Records ::
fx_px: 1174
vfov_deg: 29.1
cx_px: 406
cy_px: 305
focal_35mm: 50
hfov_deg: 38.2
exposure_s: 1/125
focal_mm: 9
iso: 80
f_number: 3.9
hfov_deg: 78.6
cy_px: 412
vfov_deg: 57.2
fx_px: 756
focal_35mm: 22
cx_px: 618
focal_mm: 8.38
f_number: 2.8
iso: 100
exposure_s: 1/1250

---

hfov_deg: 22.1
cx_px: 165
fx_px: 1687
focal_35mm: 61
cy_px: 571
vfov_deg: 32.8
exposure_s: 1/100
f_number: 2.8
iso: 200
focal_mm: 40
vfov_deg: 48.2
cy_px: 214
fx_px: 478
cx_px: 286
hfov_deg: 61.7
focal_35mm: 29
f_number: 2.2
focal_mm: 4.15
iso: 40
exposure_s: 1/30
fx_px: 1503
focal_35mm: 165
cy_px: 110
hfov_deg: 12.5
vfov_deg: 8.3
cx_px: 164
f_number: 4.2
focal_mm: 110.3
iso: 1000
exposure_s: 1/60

Problem to solve :: In the listing above, find the line containing "exposure_s: 1/30" and the line containing "exposure_s: 1/60", then retype both and every line between them exactly, with nothing else.

Exercise output ::
exposure_s: 1/30
fx_px: 1503
focal_35mm: 165
cy_px: 110
hfov_deg: 12.5
vfov_deg: 8.3
cx_px: 164
f_number: 4.2
focal_mm: 110.3
iso: 1000
exposure_s: 1/60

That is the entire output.